Fuuucking twaat…!” he howled and thumbed on the flashlight.

Clay was stricken momentarily stupid when the light fell upon the door, and he saw only his jacket hanging from the top corner. The sleeve protruded stiffly from the edge, jutting out at an angle to occlude his view of the hallway beyond. He nearly laughed at the sight but held that laugh in; not at all interested to discover what sounds he might make in the current situation. He slid from the foot of the bed, stood, and crept to the door, straining his ears for any sounds beyond the room. The only noise he could detect was the slide of his boot soles over the rug.
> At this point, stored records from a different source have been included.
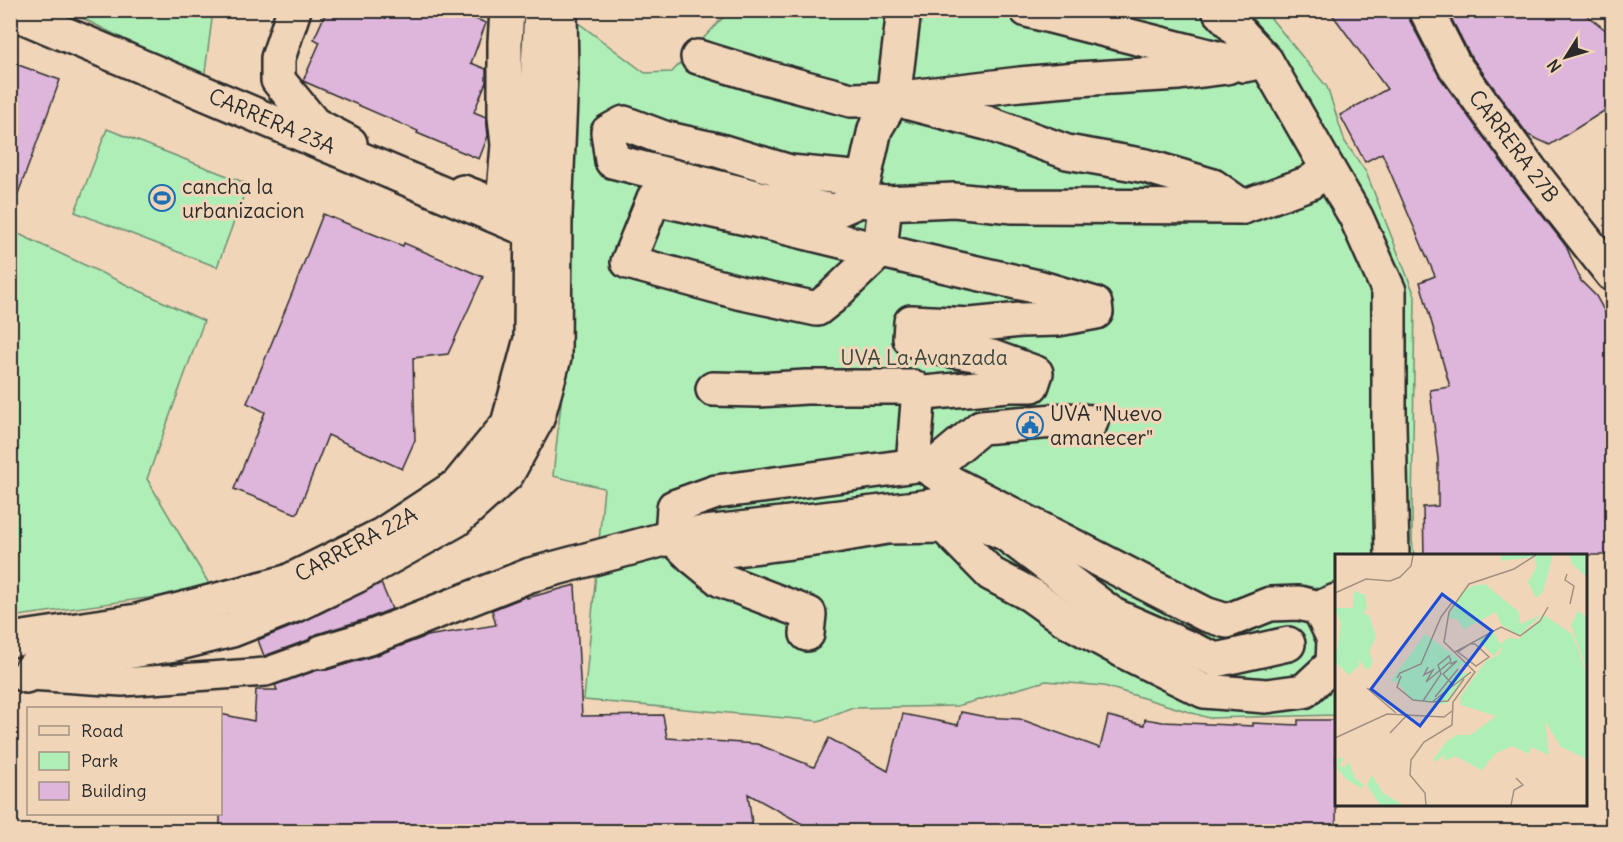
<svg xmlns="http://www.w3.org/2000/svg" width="1623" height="842" viewBox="0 0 1623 842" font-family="Delius,sans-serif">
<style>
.green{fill:#afefb7;stroke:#6d8d71;stroke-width:1.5}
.building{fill:#deb5db;stroke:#2b2b2b;stroke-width:1.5}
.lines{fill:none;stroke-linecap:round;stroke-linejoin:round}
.service-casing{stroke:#2b2b2b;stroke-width:32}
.pedestrian-casing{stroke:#2b2b2b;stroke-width:38}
.minor-casing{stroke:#2b2b2b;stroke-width:38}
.tertiary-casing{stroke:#2b2b2b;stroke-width:38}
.service{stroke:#f1d5b8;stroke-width:27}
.pedestrian{stroke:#f1d5b8;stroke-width:33}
.minor{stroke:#f1d5b8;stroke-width:33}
.tertiary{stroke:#f1d5b8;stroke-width:33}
.labels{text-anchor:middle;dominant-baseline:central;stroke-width:6;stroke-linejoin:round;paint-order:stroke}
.street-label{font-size:21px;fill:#2b2b2b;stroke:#f1d5b8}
.poi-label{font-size:21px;fill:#2b2b2b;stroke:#f1d5b8;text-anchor:start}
.park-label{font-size:21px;fill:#3f4840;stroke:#f1d5b8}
.inset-road{fill:none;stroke:#a29180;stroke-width:1.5}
.view{fill:#1d4ed8;fill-opacity:0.15;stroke:#1d4ed8;stroke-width:3}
.inset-edge{fill:none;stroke:#2b2b2b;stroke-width:3}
</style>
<rect width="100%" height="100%" fill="#f1d5b8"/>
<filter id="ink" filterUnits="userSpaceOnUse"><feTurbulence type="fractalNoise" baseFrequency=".0167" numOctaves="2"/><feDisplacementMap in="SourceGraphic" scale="12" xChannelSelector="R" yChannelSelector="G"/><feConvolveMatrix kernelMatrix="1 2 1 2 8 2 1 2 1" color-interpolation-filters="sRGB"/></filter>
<g filter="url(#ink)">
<g class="green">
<path d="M68,11H213L204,80V79Z"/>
<path d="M729,11H1265L1327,87L1345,142L1366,172L1415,296L1412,512V540L1414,555L1336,556V715L1209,718L1104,686L1046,681L957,706L850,708L819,721L584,700L604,488L553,476L564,376L569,16L645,73L672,72Z"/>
<path d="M107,129L248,184L217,267L75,212Z"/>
<path d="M10,230L204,321L147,479L212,589L11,617Z"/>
</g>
<g class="building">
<path d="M327,10H453L486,23L471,63L486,69V82L474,112L486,117L488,136L479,159L417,133L418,131L303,81L320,42L314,39Z"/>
<path d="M1329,10H1408L1409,19L1439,76L1516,182L1566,246L1581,281L1596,296L1612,325V555H1424L1423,507L1438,506V459L1430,390L1450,387L1420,282L1435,276L1382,153L1365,162L1340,115L1387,89Z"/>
<path d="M1447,10H1580L1612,35V106L1550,145L1528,135L1470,55Z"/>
<path d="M10,62L60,80L15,202L10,201Z"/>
<path d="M323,214L403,246L404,243L483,277L448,354L413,358L415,440L402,469L328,435L297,514L234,489L265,412L247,403L293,291Z"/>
<path d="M381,583L392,609L366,619L317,634L308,640L264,656L258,640L303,622Z"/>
<path d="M575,585L582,716L663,715L667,738L757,744L814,767L829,738L888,771L903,714L958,725L961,712L986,717L1020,719L1100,748L1108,716L1144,725L1145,719L1163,722L1253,726V723L1298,725V720H1336V831H815L748,794L753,831H220V714L254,721L256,690H277L275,685L318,670H327L377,655L427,636L496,625L492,610L527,596V598Z"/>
</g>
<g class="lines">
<defs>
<path id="service" d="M30,676L122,682L266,672L322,652"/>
<g id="pedestrian">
<path d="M294,10L278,58V80L314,124L350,143"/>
<path d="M1219,10L1266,61"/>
<path d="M698,57L757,75L851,100L893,99L1020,84L1077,79L1179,73L1227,67"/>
<path d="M910,103L987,123L1067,152L1146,166L1213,186L1243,207"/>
<path d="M1328,169L1356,217L1389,291V423L1392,556"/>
<path d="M463,192L486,201L503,204L508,145L505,117V42L507,10"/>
<path d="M885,203L860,200L835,211L764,199L612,161L608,132L624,123L664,138L717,150L790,172L864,179L875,129L893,99L904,10"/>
<path d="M713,389L759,390L806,387H913L918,402L913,465"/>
<path d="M915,394L1008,385H1032L1036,373L992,357L939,348L910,339L911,322L971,325L1021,320L1058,319L1096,312L1095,304L1038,287L911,258L759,221L654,198L628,262L738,292L817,309L831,298L880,251L885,203L954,200L1013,206L1243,207L1309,183L1328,169L1266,61L1244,65L1027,10"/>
<path d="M921,463L953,484L1205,614L1227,621L1270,604L1299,603L1319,608L1336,601"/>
<path d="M693,557L712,552L823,538L887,527L944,526L991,574L1031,595L1063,618L1131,655L1204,691L1266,696L1304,691L1333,664L1334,639L1319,608"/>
<path d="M807,634L809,614L721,580L693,557L672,537L674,507L716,492L939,462L981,427L1067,420L1091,422"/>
<path d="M26,676L34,667L175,644L232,630L295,605L356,576L456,520L507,474L537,419L554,358L555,215L561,76L560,10"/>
</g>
<g id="minor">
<path d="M13,10L22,16L531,231"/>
<path d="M1426,10L1454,65L1531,171L1612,274"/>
<path d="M322,652L372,637L530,575L672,537L941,505L1006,534L1113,615L1216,660L1288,644"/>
</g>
<path id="tertiary" d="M10,640L137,621L287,582L382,535L458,485L508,424L531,339L532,185L541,10"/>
</defs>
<use href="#service" class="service-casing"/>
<use href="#pedestrian" class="pedestrian-casing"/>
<use href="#minor" class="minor-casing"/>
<use href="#tertiary" class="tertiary-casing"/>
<use href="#service" class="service"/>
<use href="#pedestrian" class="pedestrian"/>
<use href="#minor" class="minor"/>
<use href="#tertiary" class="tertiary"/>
</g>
</g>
<defs>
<symbol id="stadium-ring" viewBox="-11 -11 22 22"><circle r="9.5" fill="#f1d5b8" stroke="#1f6fb2" stroke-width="1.5"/><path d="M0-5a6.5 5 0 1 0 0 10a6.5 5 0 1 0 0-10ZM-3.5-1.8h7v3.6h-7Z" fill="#1f6fb2"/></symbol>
<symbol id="civic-ring" viewBox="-11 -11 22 22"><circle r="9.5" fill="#f1d5b8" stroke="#1f6fb2" stroke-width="1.5"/><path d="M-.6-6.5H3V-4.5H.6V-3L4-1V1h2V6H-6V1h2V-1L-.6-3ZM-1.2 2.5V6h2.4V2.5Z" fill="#1f6fb2"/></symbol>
</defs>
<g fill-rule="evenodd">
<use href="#stadium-ring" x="147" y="183" width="30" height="30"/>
<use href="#civic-ring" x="1015" y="410" width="30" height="30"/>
</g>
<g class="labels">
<g class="street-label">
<text transform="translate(272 121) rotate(23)">CARRERA 23A</text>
<text transform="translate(1514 146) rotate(53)">CARRERA 27B</text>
<text transform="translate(356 544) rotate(-28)">CARRERA 22A</text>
</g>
<g class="poi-label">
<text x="182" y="186">cancha la<tspan x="182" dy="24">urbanizacion</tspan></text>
<text x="1050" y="413">UVA "Nuevo<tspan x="1050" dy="24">amanecer"</tspan></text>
</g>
<g class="park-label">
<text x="924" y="357">UVA La Avanzada</text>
</g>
</g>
<g transform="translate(1335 554)">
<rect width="252" height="252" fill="#f1d5b8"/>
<path d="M166,1H218L208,38L201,44L193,28L202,12L199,3L166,7ZM235,1H252V23L237,10ZM150,30L184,58L185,70L206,61L184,82L166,70L161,58L129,75L122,65L113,64L126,39L137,32ZM19,37L30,41L32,54L28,60L34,61L41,83L34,98L38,108L35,114L32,116L24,106V112L14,121L0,108L6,70L0,54H18ZM243,57L252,63V117L236,71ZM209,61L237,80L252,120V205L226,193L210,167L214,201L196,193L194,200L177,192L160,200L147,216L120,202L110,207L109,201L100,208L98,206L112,187L122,181H136L161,162L126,151L125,143L151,107L165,100L167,92L159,102L143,86L159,78L165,90L173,84L184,85ZM90,80L131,110L124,112V119H134L112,150L77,147L62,128L56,127ZM3,204H9L4,212L10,213L14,208L20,224L29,231L26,234L11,225L2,214ZM37,221L48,239L68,251H45L32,231Z" fill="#afefb7"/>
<path class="inset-road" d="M232,20L230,26L239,32L235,50M0,39L31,25L55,27L65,23L76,12L78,1M135,90H140L154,103L141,112L123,98ZM120,98L166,73L185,82L205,67L213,53M116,107L114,102L103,111L106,120L88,147L97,148L136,118M115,110L122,107L108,120L118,131M93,113L89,121L98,116L91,128L116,107M66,122L62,133L78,146L88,147M62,124L65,119L86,110L106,63L118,47M32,134L61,159M100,143L123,115M97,148L113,147L129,125M55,179L73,160M0,184L52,160L109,163L117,157M91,251L90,239L75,221L76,206L89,188L117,171L118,148L140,118L109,88L114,58L134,30L179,15L201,1M176,251L179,236L188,231L181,224"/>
<path class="view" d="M107,40L157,77L85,172L36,135Z"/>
<rect width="252" height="252" class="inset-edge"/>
</g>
<rect width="1623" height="842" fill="none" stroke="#f1d5b8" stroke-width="36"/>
<rect x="18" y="18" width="1587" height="806" fill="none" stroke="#2b2b2b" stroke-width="2" filter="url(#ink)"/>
<rect x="27" y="707" width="195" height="108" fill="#f1d5b8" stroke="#a29180" stroke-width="1.5"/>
<rect x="39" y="726" width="30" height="9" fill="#f1d5b8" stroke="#a29180" stroke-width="1.5"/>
<text x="81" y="737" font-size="18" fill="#2b2b2b">Road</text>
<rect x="39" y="752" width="30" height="18" fill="#afefb7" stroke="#a29180" stroke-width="1.5"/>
<text x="81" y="767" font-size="18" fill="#2b2b2b">Park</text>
<rect x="39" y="782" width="30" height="18" fill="#deb5db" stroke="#a29180" stroke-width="1.5"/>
<text x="81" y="797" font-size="18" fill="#2b2b2b">Building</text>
<g transform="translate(1566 57) rotate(233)" stroke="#f1d5b8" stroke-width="4.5" paint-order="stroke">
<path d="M0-4.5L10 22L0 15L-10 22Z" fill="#2b2b2b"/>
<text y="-9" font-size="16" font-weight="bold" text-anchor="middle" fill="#2b2b2b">N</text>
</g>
</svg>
He reached out the hand with the flashlight slowly, ever so slowly, toward the door and swung it further open so that his view to the hallway was unobstructed. Then he pressed the flashlight up against the side of his pistol and eased out onto the landing. He found it empty. There were pictures on the walls, and the candle cast their shadows above them toward the ceiling; they lengthened and contracted as it danced over the slowly melting wax in its dish. The little flame seemed to laugh as it capered.

The strangeness of the moment came rushing upon Clay like a hurricane; he felt his heart hammer in his chest—three irregular, jolting thuds against the sternum—and he collapsed onto the couch, panting heavily. A cold sweat stood out on his neck and forehead, and he wondered if he was having a heart attack or if this were some dilatory condition related to being frightened half to fucking death. He couldn’t remember the last time he’d felt anything like it; or if he’d ever experienced such a thing at all. He’d seen some of the others after a gunfight—Pap’s men or that turn-coating son of a whore O.B.—laugh after a close call, and sometimes they would shout crass jokes at each other in loud voices, almost as if they dared fate to take another swing.